The ENT broke the news to me when I was only seventeen. I still remember him looking at me and saying “You have Meniere’s Disease”. At any stage in your life this announcement is difficult to cope with. Typically at seventeen you’re learning to drive, you’re about to graduate from high school and you’re starting to leave behind your years of childhood and replace them with your adult life. At seventeen I had to grow up very fast. I suddenly had a condition that normally only affected those twice my age or more.
Instead of commencing my tertiary study immediately, I stayed with my parents, working as an Administration Officer and then a Lifeguard and a Learn-to-Swim teacher. I had a year to grapple with reality so I could go on to study. I had more hearing tests and trialed various treatments. Eventually my ENT convinced me to get grommets. Grommets spelled a temporary end to my favourite exercise, swimming. I could no longer dive but eventually I was back in the water (without diving) only to discover that Meniere’s had played havoc with my balance. With every turn, I felt myself growing dizzier and dizzier.

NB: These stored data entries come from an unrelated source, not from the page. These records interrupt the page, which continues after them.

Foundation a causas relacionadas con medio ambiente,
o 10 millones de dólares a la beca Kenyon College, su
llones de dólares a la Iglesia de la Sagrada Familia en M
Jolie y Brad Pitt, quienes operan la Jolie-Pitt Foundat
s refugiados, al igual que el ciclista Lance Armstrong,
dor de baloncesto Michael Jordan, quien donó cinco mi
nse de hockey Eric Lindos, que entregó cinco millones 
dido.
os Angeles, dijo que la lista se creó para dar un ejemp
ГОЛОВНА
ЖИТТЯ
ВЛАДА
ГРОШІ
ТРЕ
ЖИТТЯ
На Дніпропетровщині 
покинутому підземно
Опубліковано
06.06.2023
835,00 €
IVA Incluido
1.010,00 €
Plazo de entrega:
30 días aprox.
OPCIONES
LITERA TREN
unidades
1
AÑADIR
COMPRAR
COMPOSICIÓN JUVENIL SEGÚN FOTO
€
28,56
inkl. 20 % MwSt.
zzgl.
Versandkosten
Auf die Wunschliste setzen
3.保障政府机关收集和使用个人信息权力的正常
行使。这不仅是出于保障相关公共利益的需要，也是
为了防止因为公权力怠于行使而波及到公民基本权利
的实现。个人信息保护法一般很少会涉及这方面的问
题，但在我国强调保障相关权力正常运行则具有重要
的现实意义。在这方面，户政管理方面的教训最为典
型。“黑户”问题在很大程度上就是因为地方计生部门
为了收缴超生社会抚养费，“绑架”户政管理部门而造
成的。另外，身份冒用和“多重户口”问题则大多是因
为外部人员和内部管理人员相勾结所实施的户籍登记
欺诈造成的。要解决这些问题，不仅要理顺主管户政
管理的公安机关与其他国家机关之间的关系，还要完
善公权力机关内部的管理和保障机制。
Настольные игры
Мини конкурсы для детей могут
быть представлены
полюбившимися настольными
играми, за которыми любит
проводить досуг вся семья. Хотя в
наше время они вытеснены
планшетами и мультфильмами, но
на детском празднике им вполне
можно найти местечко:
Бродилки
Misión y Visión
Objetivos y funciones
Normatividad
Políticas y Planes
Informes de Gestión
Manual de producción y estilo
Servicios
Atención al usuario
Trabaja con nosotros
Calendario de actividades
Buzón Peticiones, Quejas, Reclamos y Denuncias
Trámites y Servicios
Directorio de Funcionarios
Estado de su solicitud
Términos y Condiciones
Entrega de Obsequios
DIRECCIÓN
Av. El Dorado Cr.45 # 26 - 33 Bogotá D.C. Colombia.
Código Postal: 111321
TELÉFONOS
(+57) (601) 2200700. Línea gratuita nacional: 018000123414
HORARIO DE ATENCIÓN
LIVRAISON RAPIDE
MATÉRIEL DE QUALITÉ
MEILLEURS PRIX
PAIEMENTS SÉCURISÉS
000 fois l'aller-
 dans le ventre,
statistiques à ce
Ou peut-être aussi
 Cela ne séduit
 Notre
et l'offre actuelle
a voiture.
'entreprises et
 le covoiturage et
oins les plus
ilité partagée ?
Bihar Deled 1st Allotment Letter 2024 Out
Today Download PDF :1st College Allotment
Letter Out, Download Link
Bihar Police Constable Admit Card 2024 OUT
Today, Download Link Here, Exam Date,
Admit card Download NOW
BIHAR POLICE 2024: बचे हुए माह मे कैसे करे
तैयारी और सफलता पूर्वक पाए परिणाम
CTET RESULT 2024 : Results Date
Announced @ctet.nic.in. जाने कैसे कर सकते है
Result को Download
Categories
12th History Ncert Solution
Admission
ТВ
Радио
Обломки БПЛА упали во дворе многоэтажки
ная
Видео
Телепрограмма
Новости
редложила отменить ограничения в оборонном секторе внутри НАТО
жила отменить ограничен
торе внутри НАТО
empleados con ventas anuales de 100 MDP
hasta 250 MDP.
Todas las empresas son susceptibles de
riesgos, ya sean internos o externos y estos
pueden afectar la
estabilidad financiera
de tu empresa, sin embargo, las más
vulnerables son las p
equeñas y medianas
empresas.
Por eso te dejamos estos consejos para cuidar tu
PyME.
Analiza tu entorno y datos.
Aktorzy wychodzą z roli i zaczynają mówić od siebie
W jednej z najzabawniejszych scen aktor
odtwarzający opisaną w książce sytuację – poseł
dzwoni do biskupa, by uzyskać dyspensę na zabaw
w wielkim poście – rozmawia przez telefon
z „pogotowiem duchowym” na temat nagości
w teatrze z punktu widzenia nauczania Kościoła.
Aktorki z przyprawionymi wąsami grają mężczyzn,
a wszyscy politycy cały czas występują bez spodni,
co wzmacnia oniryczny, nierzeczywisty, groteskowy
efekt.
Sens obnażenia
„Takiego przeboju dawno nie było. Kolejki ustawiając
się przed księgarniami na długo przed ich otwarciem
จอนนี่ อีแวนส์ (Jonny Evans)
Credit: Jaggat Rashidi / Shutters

I was, at this point in time, a Learn-to-Swim teacher. Teaching others to swim is rather difficult when you have grommets and a less than desirable balance ability.
During 2011 and then 2012 I knew my hearing had deteriorated. My hearing test results showed fluctuation, which made it very difficult to acquire a hearing aid. As a child I had to go through Hearing Australia. As a client there, I was tested by a different audiologist each time and each time a different piece of equipment was suggested. On my second visit I had a hearing aid ordered and a mould taken of my ear. On my next visit the hearing aid would be fitted. I was ecstatic at the prospect of being able to hear a little better and if my luck held, maybe the tinnitus would lessen. My luck did not hold…… I saw a different audiologist who refused to give me the hearing aid. She said that my fluctuating hearing could be worsened by the use of a hearing aid. Whether she was right or not, I could not say – but I knew I was distraught. Recently I have read that hearing aids may help with tinnitus and Meniere’s. I know for sure that I did not appreciate being seventeen with Meniere’s and feeling as though I was expected to live with it.
I am now 18 and studying at university. I have not had a major attack in months. I do experience, on a semi-regular basis, minor episodes of vertigo. These are periods in time that I know I am experiencing a lessened Meniere’s attack that is being controlled by the measures I have put in place. I have grommets and am on a low salt diet, medication, have limited caffeine and rarely drink alcohol.
I want to be able to put Meniere’s behind me and live the life of a typical eighteen year old. I want to be able to have normal hearing, not have tinnitus and be able to swim without feeling nauseous. Most of all, I would like to know that as a young person with Meniere’s that this will not affect me for the rest of my life.
To any sufferers out there – hold on! There will be light at the end of tunnel one day. As I start to tame my Meniere’s I catch an occasional glimmer and it is glorious to behold.
I am eternally grateful to my family and friends, who have supported me through this. You have kept me striving to find an equilibrium, even if my ear cannot.